Search the data for the word "uplink". Reproduce every line where it is found.
Data provided: Begin
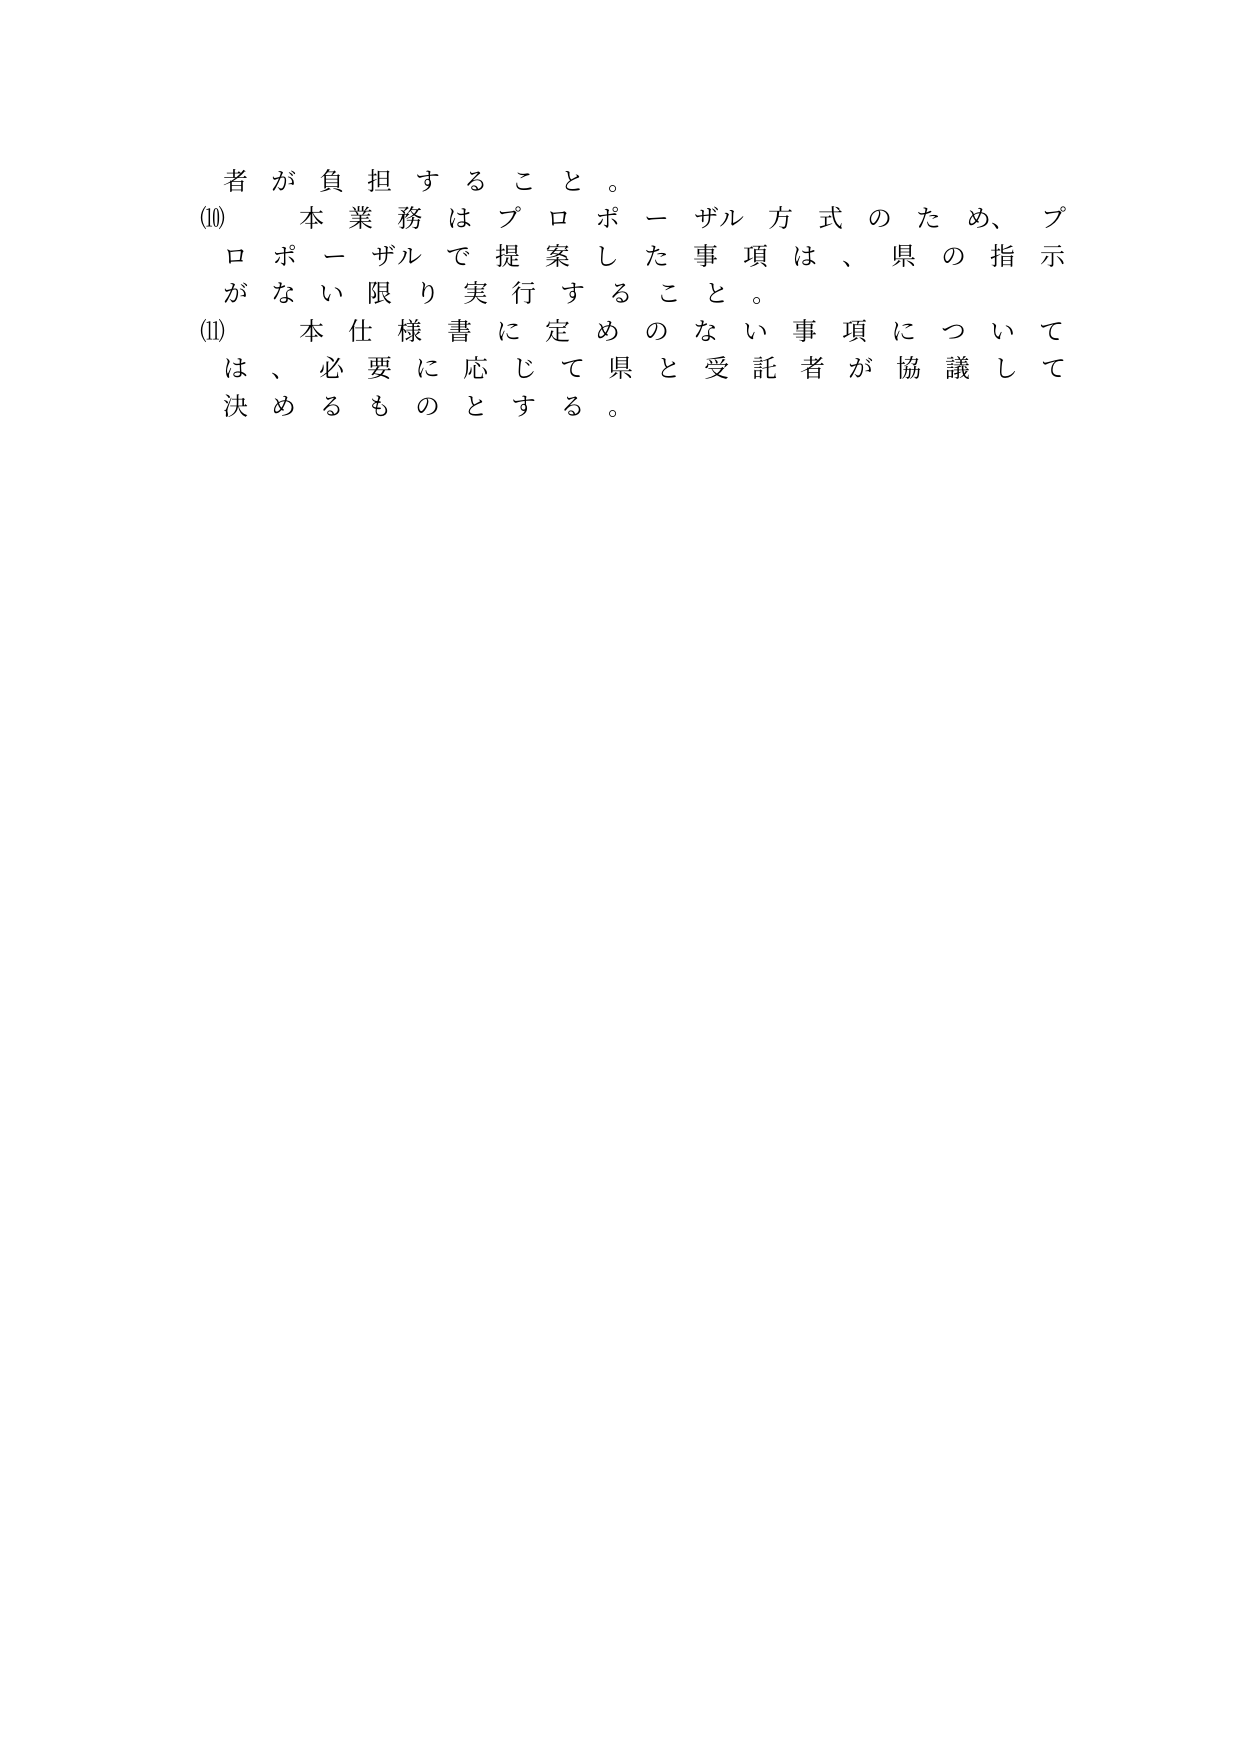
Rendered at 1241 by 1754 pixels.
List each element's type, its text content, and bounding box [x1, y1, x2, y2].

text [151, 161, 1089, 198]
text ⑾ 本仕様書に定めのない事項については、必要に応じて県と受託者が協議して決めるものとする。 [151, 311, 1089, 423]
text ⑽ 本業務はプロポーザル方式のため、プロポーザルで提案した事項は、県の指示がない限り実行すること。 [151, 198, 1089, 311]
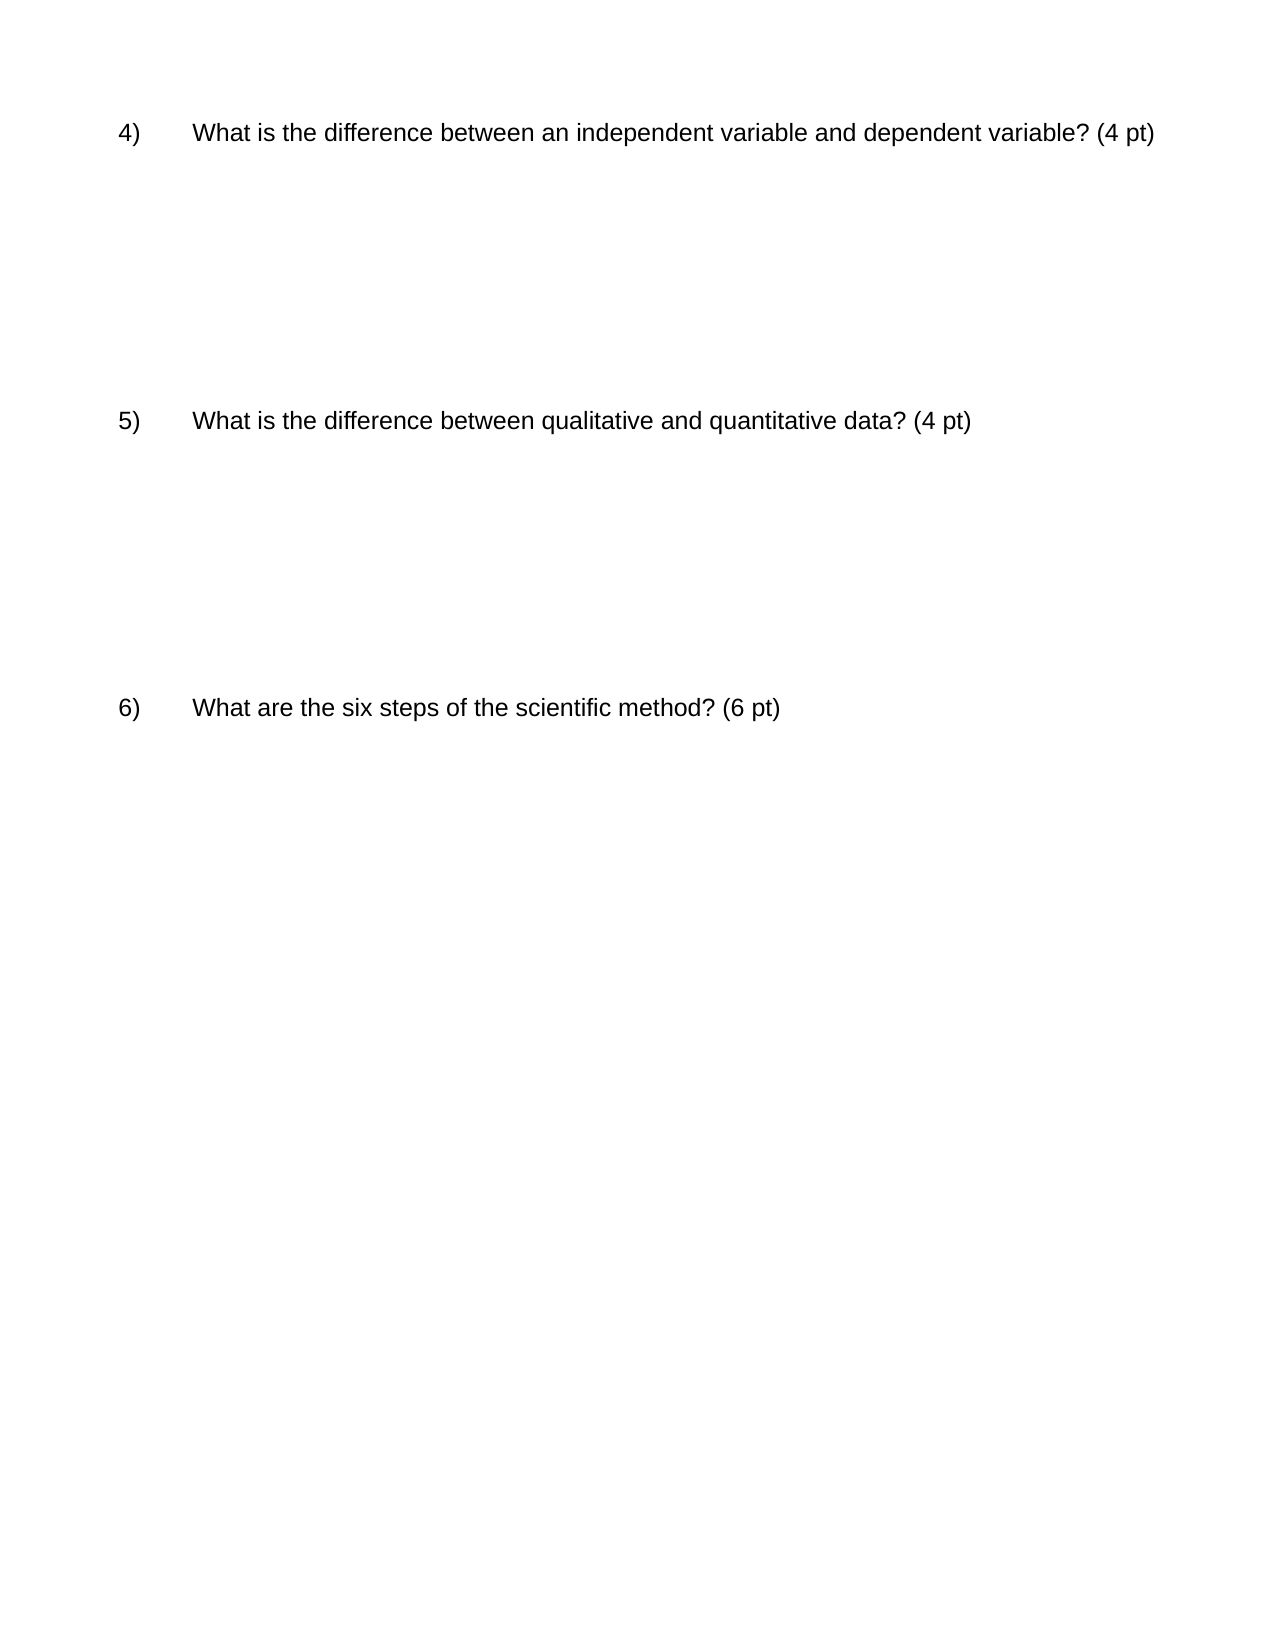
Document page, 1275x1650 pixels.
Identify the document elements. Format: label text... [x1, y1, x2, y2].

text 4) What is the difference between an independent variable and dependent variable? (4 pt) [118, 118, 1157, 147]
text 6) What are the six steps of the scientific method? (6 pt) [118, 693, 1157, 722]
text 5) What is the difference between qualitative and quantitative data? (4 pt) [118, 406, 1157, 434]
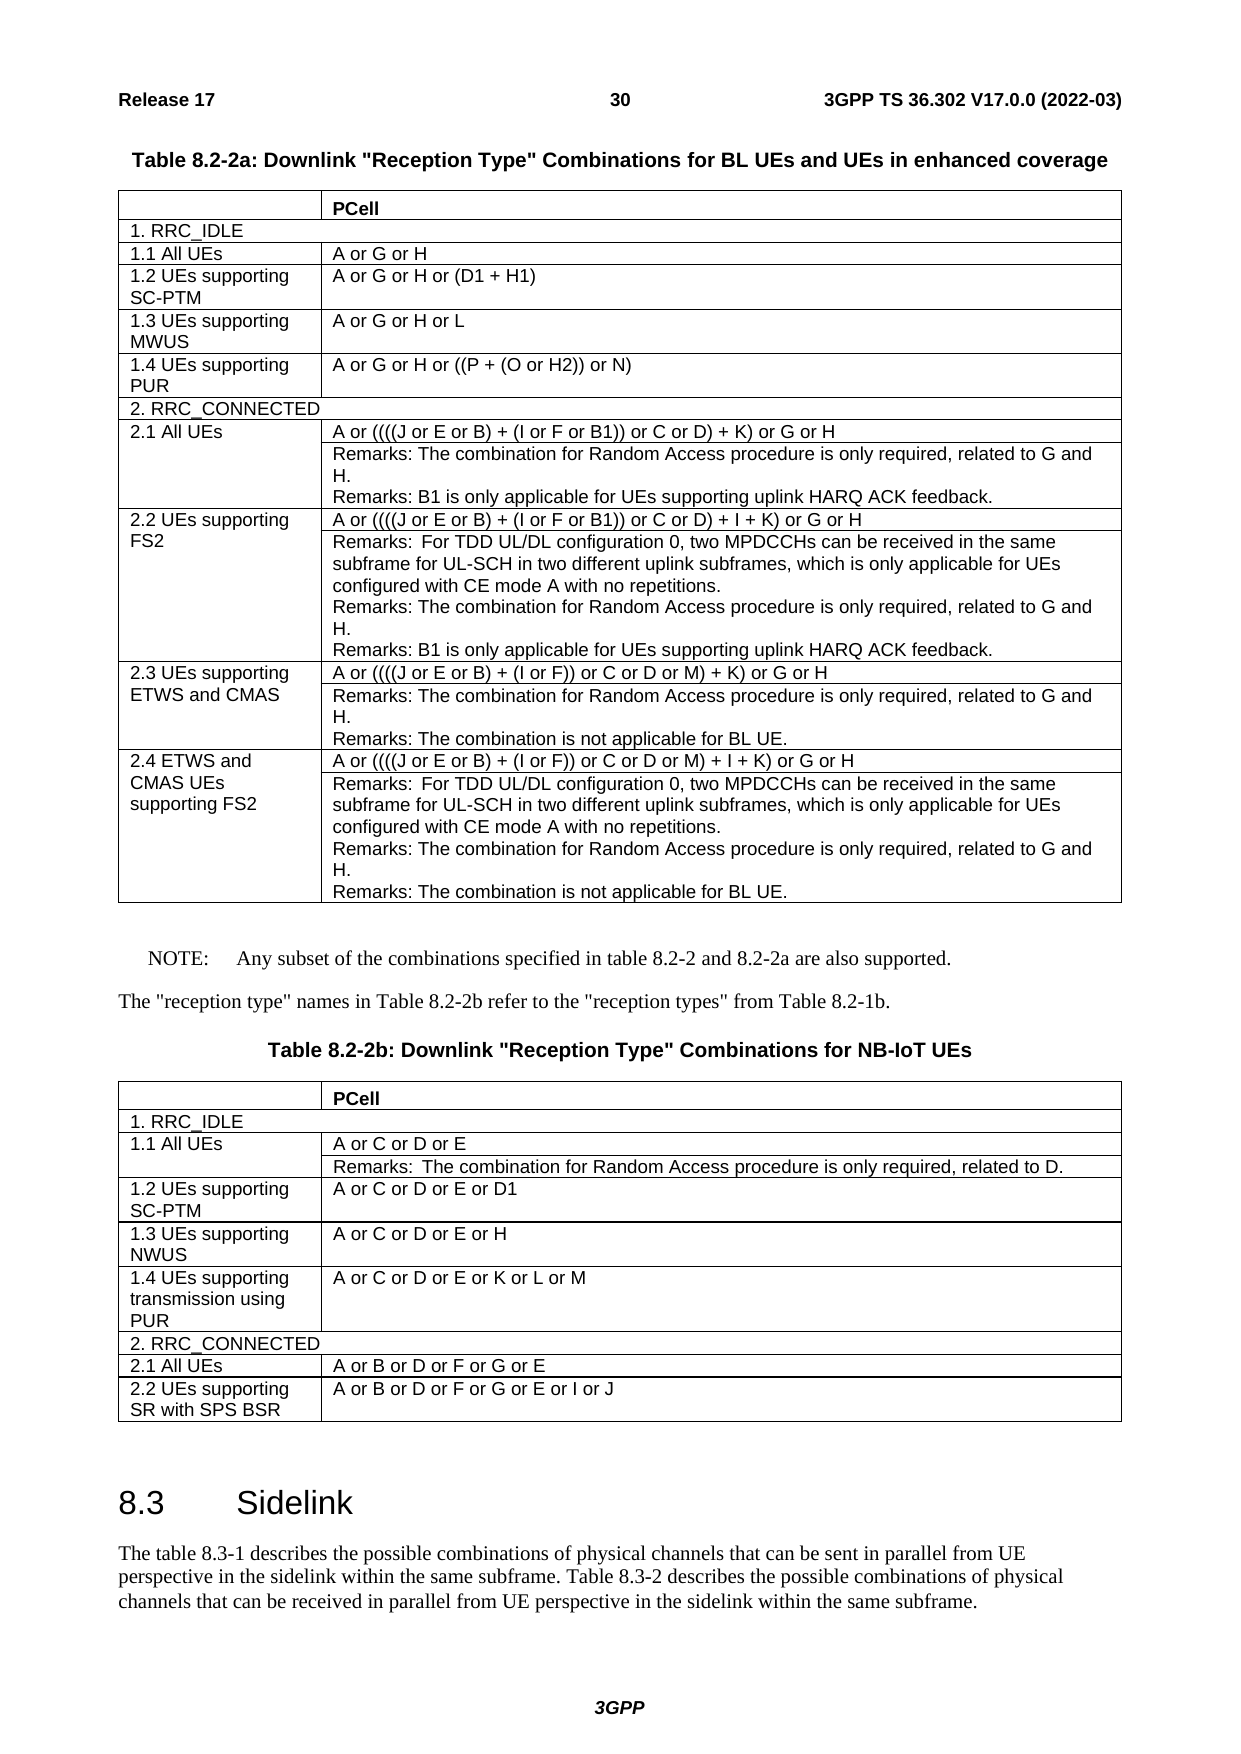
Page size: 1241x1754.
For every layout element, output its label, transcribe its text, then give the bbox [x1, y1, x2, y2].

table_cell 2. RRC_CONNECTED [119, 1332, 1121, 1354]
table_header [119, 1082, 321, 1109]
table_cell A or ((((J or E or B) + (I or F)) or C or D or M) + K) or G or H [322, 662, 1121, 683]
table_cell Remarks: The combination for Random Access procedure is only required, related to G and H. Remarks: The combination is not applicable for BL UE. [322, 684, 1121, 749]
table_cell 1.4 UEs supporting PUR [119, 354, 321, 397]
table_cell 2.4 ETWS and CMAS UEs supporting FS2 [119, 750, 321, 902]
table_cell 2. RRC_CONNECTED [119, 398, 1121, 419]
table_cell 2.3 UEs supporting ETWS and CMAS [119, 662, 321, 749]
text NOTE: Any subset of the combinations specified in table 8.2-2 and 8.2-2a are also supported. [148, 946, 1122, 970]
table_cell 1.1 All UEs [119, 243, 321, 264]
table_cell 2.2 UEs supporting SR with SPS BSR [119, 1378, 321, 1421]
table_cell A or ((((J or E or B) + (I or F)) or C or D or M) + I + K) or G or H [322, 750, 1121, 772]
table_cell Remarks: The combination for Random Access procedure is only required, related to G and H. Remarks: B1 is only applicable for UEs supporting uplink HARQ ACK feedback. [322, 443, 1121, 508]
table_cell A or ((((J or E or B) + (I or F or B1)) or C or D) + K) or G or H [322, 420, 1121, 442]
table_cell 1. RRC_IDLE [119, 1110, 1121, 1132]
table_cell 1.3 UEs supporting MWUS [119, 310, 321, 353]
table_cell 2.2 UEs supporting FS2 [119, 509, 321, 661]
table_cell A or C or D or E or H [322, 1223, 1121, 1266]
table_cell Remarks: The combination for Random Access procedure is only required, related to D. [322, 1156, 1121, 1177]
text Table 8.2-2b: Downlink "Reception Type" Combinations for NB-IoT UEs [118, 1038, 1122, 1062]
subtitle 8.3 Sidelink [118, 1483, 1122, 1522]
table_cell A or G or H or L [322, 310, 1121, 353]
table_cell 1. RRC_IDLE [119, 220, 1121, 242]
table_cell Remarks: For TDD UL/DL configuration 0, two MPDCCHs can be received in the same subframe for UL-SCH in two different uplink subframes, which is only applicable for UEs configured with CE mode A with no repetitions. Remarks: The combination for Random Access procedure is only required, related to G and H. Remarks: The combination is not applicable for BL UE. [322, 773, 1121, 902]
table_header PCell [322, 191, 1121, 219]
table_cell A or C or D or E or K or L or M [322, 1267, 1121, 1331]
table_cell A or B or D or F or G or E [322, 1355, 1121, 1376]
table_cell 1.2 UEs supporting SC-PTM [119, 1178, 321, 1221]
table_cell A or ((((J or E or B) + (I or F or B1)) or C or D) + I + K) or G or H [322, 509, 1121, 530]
Data provided: End
§ Output of the task:
table_cell Remarks: The combination for Random Access procedure is only required, related to G and H. Remarks: B1 is only applicable for UEs supporting uplink HARQ ACK feedback. [322, 443, 1121, 508]
table_cell Remarks: For TDD UL/DL configuration 0, two MPDCCHs can be received in the same subframe for UL-SCH in two different uplink subframes, which is only applicable for UEs configured with CE mode A with no repetitions. Remarks: The combination for Random Access procedure is only required, related to G and H. Remarks: The combination is not applicable for BL UE. [322, 773, 1121, 902]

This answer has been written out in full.